As early as 1941, Roosevelt and Chiang had suggested that the USSR enter the Far Eastern war, but the idea had not been pressed. On Dec. 1, 1943, Stalin informed Roosevelt and Churchill at Teheran that the USSR would declare war on Japan after Germany had been defeated. At the same time he expressed an interest in gaining southern Sakhalin, the Kuril Islands, and use of the Manchurian railroads and Dairen. In December 1944, Stalin again outlined these goals to United States Ambassador W. Averell Harriman and added Port Arthur to the list. Roosevelt and Churchill could not prevent Stalin from obtaining what he requested, and an agreement on these gains might forestall more sweeping annexations. Thus a secret Yalta agreement of Feb. 11, 1945, provided that the USSR should obtain southern Sakhalin and the Kuril Islands; Soviet interests should be preeminent in an internationalized Dairen; Port Arthur should be leased to the USSR; the Manchurian railways were to be operated by a Soviet-Chinese company that would make Soviet interests in the railways preeminent but respect full Chinese sovereignty over Manchuria; and the status quo of Soviet influence in Outer Mongolia was to be preserved. It appeared that Stalin was repudiating the Chinese Communists, for the Yalta agreement stipulated that he was prepared to conclude a "pact of friendship and alliance" with the Nationalist Chinese government. Finally, Stalin agreed to make war against Japan "in two or three months" after Germany surrendered.

At the time of the Yalta agreements, American military leaders desired the entry of the USSR in the war against Japan. The atomic bomb had not yet been tested. Although by July 24, 1945, it was ready for use, the Combined Chiefs of Staff then recommended to Truman and Churchill that they encourage Soviet entry. Meanwhile, fear of Soviet entry and the hope of playing the Soviet Union against the West had prompted Japanese peace efforts through Moscow. In Tokyo, Japanese leaders were willing to concede the Soviet territorial demands of Yalta and more.

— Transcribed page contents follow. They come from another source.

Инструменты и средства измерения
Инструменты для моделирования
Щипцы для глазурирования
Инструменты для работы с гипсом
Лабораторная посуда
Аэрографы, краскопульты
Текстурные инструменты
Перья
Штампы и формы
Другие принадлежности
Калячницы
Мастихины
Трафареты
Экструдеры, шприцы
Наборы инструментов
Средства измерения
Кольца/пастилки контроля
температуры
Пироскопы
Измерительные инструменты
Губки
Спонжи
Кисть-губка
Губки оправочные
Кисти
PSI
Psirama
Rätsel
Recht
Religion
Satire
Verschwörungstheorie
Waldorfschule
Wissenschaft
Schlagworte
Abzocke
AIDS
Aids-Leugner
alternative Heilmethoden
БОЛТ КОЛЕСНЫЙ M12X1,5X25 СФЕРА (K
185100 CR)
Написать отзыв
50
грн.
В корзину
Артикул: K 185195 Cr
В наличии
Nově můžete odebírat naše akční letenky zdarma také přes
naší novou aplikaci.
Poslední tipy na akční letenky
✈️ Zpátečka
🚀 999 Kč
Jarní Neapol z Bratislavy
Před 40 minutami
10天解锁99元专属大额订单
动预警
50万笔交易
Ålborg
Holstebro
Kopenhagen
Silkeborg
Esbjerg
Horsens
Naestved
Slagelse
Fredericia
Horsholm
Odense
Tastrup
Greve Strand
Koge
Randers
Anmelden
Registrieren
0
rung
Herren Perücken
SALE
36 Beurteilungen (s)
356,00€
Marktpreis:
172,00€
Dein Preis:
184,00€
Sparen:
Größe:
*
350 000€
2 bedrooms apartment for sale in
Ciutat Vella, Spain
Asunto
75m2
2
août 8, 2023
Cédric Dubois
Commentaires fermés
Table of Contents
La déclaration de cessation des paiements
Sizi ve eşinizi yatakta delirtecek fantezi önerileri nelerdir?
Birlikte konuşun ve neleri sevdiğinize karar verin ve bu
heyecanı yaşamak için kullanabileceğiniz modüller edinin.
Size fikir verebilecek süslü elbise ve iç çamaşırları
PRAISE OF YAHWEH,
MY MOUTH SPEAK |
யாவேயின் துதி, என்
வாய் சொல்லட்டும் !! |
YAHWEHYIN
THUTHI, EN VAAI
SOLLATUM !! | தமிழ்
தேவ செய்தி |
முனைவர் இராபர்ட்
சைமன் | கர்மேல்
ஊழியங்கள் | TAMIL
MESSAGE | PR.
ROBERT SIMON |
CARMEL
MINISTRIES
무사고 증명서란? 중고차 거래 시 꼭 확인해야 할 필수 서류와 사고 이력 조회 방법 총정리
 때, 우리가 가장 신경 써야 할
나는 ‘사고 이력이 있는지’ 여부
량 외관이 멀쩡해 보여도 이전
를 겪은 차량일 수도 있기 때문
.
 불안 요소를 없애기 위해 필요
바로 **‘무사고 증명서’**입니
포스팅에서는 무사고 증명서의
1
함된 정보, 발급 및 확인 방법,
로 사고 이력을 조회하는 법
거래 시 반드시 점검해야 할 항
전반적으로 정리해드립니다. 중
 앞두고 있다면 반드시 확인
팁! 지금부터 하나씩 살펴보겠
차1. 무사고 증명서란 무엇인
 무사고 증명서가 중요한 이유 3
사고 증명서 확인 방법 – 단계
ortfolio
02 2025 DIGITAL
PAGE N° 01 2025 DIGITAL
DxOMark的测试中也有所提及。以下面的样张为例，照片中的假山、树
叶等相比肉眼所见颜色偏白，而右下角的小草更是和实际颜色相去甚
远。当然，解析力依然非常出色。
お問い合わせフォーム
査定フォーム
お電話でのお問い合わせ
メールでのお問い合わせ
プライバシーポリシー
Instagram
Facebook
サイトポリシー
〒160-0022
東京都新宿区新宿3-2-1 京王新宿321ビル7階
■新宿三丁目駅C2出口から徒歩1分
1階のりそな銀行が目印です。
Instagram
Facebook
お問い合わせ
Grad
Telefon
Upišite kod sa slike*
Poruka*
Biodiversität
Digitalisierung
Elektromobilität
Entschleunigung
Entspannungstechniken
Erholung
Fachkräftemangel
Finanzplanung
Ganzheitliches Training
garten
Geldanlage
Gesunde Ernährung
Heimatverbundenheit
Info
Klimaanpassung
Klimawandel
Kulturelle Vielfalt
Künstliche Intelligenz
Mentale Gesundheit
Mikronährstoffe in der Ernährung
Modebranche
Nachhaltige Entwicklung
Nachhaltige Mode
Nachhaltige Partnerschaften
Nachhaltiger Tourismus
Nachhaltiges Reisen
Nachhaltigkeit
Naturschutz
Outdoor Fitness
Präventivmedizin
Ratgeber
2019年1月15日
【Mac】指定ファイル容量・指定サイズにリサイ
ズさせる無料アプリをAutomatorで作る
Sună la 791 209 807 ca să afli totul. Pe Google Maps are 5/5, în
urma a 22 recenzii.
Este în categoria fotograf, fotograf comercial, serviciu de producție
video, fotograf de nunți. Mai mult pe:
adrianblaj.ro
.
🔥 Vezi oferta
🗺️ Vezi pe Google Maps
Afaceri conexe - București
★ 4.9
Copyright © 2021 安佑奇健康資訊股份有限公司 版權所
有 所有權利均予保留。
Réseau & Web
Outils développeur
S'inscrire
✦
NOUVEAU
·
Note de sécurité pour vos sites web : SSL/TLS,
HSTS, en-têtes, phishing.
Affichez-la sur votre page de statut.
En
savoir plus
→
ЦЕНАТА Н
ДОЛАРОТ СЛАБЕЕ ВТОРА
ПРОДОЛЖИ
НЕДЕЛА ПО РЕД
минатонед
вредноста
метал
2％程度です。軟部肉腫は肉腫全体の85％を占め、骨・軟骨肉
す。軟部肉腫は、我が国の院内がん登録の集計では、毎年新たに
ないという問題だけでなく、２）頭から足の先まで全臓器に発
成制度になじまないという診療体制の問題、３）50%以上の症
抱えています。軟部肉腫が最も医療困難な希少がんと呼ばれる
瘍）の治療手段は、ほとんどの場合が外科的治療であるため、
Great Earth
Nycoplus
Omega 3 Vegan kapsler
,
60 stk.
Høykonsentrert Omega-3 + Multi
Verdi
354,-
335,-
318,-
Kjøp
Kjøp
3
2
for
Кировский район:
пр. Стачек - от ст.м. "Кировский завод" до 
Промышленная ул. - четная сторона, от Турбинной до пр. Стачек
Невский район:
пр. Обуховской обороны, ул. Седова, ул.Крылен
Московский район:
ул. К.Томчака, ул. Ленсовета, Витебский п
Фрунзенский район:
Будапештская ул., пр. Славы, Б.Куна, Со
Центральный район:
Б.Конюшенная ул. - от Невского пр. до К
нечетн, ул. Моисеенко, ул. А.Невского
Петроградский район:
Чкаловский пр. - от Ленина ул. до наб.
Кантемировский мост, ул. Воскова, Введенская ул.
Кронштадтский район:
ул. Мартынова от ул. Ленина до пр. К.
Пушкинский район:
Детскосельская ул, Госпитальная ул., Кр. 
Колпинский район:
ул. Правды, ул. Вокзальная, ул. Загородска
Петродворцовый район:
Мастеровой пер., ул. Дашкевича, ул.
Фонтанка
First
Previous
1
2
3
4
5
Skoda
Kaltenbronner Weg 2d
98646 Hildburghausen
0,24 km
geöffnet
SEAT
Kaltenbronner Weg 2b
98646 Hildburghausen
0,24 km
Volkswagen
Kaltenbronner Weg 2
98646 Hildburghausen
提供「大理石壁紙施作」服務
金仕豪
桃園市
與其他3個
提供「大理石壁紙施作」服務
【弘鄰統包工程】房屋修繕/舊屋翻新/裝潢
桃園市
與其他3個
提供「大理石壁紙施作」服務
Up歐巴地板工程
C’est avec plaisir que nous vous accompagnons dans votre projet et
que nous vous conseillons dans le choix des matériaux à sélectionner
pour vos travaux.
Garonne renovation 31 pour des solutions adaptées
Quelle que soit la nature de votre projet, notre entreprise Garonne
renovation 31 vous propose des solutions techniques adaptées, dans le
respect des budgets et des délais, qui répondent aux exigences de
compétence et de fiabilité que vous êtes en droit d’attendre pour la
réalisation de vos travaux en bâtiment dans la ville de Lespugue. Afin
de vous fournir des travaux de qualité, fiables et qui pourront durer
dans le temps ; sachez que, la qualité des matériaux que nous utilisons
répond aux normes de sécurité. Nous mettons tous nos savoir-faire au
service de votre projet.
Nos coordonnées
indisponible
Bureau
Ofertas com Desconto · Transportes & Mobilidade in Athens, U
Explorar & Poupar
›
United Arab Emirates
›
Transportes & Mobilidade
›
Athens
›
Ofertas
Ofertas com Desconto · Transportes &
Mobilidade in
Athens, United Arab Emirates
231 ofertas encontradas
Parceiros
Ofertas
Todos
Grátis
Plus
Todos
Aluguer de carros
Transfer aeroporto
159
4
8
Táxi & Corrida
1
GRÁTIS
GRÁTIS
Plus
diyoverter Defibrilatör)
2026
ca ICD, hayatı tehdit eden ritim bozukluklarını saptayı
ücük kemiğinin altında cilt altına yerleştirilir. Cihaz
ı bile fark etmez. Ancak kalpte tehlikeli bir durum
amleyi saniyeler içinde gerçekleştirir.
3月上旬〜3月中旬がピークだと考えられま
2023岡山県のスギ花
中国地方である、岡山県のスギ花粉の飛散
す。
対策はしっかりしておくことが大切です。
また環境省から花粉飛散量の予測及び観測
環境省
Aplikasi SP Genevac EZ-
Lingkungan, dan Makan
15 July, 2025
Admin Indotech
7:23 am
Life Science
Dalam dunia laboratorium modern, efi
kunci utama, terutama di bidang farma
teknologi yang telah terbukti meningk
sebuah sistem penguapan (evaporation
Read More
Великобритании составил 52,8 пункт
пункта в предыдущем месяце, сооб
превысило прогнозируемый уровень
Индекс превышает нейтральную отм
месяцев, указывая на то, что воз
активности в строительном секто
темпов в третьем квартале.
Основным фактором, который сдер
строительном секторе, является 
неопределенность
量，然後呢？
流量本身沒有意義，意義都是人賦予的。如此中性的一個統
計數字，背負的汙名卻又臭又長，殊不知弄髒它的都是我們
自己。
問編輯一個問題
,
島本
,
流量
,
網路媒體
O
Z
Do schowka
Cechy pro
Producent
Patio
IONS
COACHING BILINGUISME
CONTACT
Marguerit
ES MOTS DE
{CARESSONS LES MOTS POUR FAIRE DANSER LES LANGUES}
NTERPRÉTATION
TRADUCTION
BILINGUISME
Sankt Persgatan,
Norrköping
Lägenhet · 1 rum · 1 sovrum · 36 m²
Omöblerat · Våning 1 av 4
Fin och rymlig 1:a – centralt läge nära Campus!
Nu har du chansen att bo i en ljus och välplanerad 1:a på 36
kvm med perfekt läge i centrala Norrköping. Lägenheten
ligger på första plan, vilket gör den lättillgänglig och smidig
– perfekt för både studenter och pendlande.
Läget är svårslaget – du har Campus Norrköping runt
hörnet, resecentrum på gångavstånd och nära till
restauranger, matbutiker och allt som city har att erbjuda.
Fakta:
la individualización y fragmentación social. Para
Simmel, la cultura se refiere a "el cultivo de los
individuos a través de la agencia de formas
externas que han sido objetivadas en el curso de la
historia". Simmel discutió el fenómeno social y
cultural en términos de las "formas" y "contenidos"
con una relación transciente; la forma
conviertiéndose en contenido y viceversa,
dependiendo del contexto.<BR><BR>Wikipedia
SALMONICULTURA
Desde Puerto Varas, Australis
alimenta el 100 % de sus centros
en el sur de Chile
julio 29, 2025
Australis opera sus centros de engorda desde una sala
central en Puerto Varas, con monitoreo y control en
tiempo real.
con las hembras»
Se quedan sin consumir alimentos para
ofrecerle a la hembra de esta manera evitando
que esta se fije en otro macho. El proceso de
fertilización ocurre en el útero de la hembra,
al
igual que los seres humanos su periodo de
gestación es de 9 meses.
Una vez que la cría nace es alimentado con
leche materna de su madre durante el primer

At Potsdam, Stalin reported the overtures to Truman and Churchill, who separately agreed to give Japan a last warning to surrender.

In the Potsdam Declaration of July 26, the Americans, British, and Chinese threatened heavier attacks if Japan held out. On July 28, Japan announced that it would ignore this warning. Hoping for a change in the Japanese attitude, Truman delayed the use of the atomic bomb on Hiroshima until August 6. On August 8, the USSR declared war (effective August 9). Influenced by this development and by the dropping of a second atomic bomb on Nagasaki on August 9, civilian leaders in Tokyo sought a settlement that would leave the emperor on his throne. The Allied powers quickly agreed, and on August 14, Japan accepted the Allied terms. Meanwhile, Soviet forces had overrun most of the areas promised them at Yalta. On Sept. 2, 1945 (September 1, United States time), the formal Japanese surrender was made to General of the Army Douglas MacArthur on board the battleship Missouri in Tokyo Bay. World War II was over.